EVERETT — The YMCA of Snohomish County has agreed to buy the Everett school district’s former administration building at 4730 Colby Avenue.
The youth organization is offering to pay $3.325 million for the 8.1-acre parcel, which includes the 51-year-old main building and two portable buildings.
All the buildings would likely be torn down and replaced with a new YMCA, which will replace the organization’s nearly 100-year-old facility in downtown Everett.
YMCA CEO Scott Washburn said that if the deal closed, construction of a new facility would likely be three or four years away.
The YMCA estimates a new building will cost at least $25 million to build.
The nonprofit is in the middle of a capital campaign, with about $3 million raised so far from a small number of donors. It plans to raise about $10.5 million and fund the remainder of the building with loans and some existing assets.

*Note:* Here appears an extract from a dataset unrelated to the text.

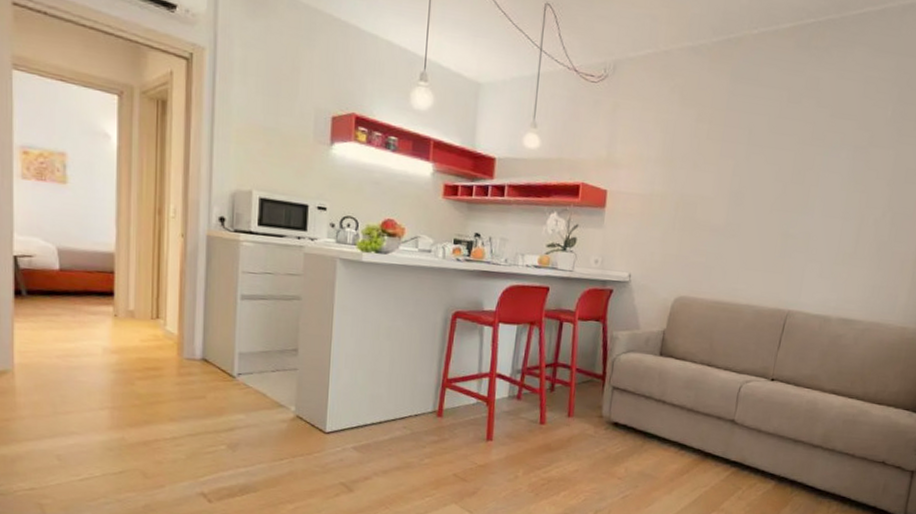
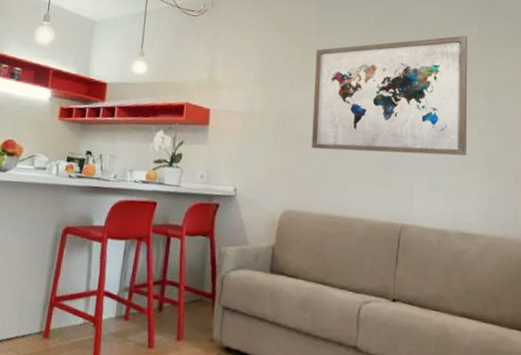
wall art: none [709,117,881,245] -> present [311,35,468,156]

The full purchase price for the Colby building will be due when the deal closes, which could take several months.
But the YMCA’s cash position is strong, with $9.3 million on the books at the end of 2014.
“We can write that check,” Washburn said.
The district decided to sell the Colby building and also its historic Longfellow building last year. In January, the district issued a request for letters of interest.
The district estimated the Colby building and its lot are worth between $2.2 million and $3.9 million.
There were six offers for Colby, ranging from $1.1 million to $3 million.
The Longfellow building only drew one offer, which was not considered to be viable.
Aside from the YMCA, which made the top offer, other offers came from developers seeking to subdivide the lot and build single-family residential housing, in one case for seniors only.
Everett Public Schools Superintendent Gary Cohn said the price was the primary factor in selecting the YMCA, although they did want to sell to something that would benefit the community.
“We were hoping that whatever came to us in this process would be something that would be of value and make neighbors happy,” he said.
The YMCA’s initial $3 million offer included a clause to consider a price up to 5 percent above the highest qualified competing final offer.
“It was that big of a priority for us,” Washburn said.
The district made counteroffers to the YMCA and Natural 9 Holdings LLC, a Lake Stevens-based developer that made the second-highest bid of $2.95 million. Natural 9 agreed to $3.3 million and the YMCA agreed to the final purchase price of $3.32 million.
The Everett School Board will be asked at its May 26 meeting to approve the negotiation of the purchase and sale agreement.
It will likely take several months to close the deal.
The YMCA’s aging downtown facility has 3,600 members, the smallest number of any YMCA in Snohomish County. Moving to the Colby building could increase the membership by about 15 percent, just by being closer to the geographic center of the city, Washburn said.
Because the old YMCA has no elevator, about 30 percent to 40 percent of the 100,000-square-foot facility is only used for storage.
The new YMCA would include an aquatic center, a youth and teen center for after-school and weekend programs, a gymnasium, a drop-in center for infants and children up to age 10, community rooms and fitness studios.
It might have smaller square footage, but it would be more accessible and the large lot will allow potential future expansion.
Plus, it’ll be new.
“It’s going to be more energy-efficient, we won’t have the same repair issues, it’ll be a smarter investment of our resource dollars,” Washburn said.
Throughout the process of negotiating and selling the building, School Board member Ted Wenta has recused himself from all discussions and decisions because he works as the vice president of operations for the YMCA.
Cohn, who also sits on the board of trustees for YMCA, took an extended leave of absence from that board while the sale process developed.
“I haven’t attended a board meeting for a year or so,” Cohn said.